(Dataset items)

──────────────────────────────

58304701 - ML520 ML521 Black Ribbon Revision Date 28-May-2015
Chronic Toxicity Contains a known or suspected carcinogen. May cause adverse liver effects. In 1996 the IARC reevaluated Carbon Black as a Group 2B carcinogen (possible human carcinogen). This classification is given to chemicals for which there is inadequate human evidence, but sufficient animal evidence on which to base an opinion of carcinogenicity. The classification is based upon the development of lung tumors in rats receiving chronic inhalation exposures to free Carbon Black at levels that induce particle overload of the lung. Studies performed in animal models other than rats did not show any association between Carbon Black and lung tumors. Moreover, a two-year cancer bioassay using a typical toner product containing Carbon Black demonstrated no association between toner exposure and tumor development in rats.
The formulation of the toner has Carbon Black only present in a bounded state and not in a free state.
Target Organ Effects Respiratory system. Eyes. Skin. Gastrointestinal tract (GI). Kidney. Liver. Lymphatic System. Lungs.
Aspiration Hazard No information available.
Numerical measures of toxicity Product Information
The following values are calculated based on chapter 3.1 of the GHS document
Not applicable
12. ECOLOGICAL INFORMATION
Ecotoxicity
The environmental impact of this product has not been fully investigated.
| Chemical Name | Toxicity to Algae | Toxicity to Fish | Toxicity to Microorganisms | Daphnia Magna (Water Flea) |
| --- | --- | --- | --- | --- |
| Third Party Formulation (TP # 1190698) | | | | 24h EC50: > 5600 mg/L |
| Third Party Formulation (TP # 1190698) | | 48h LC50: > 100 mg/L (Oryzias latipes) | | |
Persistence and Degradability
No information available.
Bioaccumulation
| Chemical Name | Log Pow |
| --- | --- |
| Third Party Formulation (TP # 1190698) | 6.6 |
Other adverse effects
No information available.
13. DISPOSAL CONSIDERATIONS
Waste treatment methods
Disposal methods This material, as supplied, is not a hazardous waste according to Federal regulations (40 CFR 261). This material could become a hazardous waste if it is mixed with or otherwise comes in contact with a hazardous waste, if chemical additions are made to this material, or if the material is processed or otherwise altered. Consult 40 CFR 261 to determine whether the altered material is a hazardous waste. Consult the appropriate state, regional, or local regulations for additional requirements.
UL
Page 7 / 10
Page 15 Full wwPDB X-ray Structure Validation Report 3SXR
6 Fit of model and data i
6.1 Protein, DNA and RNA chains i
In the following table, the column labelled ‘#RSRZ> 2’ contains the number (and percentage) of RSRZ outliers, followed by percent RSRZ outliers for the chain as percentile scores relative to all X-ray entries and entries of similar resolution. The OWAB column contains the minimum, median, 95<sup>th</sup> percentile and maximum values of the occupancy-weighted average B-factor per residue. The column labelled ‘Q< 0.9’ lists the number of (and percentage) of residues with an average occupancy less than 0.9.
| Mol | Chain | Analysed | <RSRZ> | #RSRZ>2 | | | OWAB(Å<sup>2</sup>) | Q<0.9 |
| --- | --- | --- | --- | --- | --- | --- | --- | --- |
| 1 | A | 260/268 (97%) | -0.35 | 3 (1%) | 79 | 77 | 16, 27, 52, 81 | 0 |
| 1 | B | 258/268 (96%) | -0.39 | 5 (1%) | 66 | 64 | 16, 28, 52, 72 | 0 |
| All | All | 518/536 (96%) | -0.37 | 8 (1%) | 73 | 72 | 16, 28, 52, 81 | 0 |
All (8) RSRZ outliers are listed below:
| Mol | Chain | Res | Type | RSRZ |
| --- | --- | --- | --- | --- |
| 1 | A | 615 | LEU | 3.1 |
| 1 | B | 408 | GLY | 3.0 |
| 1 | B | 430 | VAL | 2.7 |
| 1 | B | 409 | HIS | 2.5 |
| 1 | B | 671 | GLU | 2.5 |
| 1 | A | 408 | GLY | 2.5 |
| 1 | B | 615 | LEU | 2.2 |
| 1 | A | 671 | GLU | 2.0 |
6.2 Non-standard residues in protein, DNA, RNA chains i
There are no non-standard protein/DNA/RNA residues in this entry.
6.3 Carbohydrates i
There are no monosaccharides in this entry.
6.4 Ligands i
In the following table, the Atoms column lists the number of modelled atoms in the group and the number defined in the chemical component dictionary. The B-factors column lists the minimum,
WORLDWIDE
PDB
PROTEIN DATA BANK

──────────────────────────────

In the entries above, which lines hold the word "Name"? Copy them out.

| Chemical Name | Toxicity to Algae | Toxicity to Fish | Toxicity to Microorganisms | Daphnia Magna (Water Flea) |
| Chemical Name | Log Pow |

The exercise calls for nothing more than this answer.